**WHAT YOU NEED TO DO:**
**A.** In the novel summary, shorten the paragraph beginning "Even while witnessing" and keep its main facts.
**B.** Set down word for word the part of the novel summary between "Just when things" and "with the Lord.", inclusive.

Exploring the intriguing premise of what would happen if Jesus returned today during a time of need, the novel follows a group of shipwreck survivors as they navigate the open ocean in a small raft. Lost with limited supplies, they struggle to cope with their fears, grappling with the imminent possibility of death, while reconciling with their past lives, learning to use what time they have to make amends.
Just when things seem most desperate, an enigmatic man swims to the raft, curiously unscarred, unlike the weathered, wounded crewmembers. To their astonishment, he says he is the Lord, arriving to personally answer their prayers.
Even while witnessing what are apparently miracles, signs pointing to the validity of the man’s claims, the crew contend with doubt. Each is hurting in their own way, but learning to let go of what weighs them down. Holding onto God instead, they can come to terms with who they are, or could be, after their voyage with the Lord.

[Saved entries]
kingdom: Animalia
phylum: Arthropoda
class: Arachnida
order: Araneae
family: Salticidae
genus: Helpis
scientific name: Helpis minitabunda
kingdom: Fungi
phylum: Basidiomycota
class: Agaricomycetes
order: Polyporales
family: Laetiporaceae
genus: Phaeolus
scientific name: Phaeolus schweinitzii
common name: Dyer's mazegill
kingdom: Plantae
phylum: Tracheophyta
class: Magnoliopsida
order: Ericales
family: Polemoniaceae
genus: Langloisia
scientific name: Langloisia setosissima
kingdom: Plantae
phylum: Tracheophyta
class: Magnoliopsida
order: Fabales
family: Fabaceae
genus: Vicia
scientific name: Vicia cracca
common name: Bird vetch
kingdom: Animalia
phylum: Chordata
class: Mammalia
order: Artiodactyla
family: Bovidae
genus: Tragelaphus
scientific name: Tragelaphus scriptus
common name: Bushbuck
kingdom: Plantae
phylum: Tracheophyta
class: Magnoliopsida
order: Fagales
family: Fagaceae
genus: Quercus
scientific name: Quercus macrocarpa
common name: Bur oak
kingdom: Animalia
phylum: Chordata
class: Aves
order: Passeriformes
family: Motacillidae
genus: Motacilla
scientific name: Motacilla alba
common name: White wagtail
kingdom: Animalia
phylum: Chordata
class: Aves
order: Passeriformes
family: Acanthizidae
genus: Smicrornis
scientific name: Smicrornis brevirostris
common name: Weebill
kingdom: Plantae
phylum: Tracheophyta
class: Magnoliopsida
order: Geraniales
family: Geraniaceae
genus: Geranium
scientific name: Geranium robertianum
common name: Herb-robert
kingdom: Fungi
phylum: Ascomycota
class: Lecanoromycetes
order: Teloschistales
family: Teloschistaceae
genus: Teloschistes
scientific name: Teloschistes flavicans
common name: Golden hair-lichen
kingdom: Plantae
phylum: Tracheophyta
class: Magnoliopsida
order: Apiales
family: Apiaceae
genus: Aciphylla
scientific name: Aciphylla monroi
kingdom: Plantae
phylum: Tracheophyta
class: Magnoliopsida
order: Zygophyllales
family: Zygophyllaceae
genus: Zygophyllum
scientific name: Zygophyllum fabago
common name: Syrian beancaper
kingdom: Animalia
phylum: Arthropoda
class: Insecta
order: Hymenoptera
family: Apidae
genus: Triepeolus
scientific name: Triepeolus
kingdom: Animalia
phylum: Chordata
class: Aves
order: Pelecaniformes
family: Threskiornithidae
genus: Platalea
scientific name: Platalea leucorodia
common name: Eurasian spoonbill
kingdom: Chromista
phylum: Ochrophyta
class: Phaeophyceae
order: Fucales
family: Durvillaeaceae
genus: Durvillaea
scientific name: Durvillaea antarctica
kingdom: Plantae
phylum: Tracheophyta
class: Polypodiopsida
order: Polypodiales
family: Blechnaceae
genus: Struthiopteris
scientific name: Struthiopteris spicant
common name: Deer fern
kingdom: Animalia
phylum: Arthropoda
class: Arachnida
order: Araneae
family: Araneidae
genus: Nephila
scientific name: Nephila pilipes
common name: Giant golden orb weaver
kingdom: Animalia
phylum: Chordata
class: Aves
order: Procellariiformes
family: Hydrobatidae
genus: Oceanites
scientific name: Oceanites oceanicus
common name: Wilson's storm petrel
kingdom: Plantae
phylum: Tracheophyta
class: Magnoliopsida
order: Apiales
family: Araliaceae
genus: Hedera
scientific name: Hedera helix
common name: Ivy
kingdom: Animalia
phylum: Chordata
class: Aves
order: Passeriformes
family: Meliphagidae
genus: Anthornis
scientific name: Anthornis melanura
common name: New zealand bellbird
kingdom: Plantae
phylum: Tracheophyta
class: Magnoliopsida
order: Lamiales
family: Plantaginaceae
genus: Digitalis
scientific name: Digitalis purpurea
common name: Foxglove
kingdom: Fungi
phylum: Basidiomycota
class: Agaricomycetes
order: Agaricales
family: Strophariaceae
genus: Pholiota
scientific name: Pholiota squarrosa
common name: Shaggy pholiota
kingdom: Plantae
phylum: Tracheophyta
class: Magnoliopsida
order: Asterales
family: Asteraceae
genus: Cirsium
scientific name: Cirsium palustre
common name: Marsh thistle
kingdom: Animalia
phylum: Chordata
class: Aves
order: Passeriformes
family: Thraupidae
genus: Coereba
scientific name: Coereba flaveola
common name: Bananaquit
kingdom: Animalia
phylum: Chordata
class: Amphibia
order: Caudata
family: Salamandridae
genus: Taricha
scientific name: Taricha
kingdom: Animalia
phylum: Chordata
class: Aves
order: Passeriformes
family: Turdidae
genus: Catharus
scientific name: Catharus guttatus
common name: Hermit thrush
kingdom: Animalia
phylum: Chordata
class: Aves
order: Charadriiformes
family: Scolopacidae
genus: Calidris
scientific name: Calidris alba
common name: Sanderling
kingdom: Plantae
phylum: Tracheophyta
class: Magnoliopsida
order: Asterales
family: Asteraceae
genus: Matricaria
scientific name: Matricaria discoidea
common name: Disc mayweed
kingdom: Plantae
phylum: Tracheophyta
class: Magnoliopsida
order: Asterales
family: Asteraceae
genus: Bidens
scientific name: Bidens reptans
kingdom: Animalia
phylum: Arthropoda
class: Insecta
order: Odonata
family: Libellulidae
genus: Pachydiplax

**TASK-BY-TASK RESULTS:**
**A.** The crew witness apparent miracles that support the man's claim, yet they still doubt. Each is hurting but learning to let go of burdens. By holding onto God, they can accept who they are, or could be, after their voyage with the Lord.

**B.**
Just when things seem most desperate, an enigmatic man swims to the raft, curiously unscarred, unlike the weathered, wounded crewmembers. To their astonishment, he says he is the Lord, arriving to personally answer their prayers.
Even while witnessing what are apparently miracles, signs pointing to the validity of the man’s claims, the crew contend with doubt. Each is hurting in their own way, but learning to let go of what weighs them down. Holding onto God instead, they can come to terms with who they are, or could be, after their voyage with the Lord.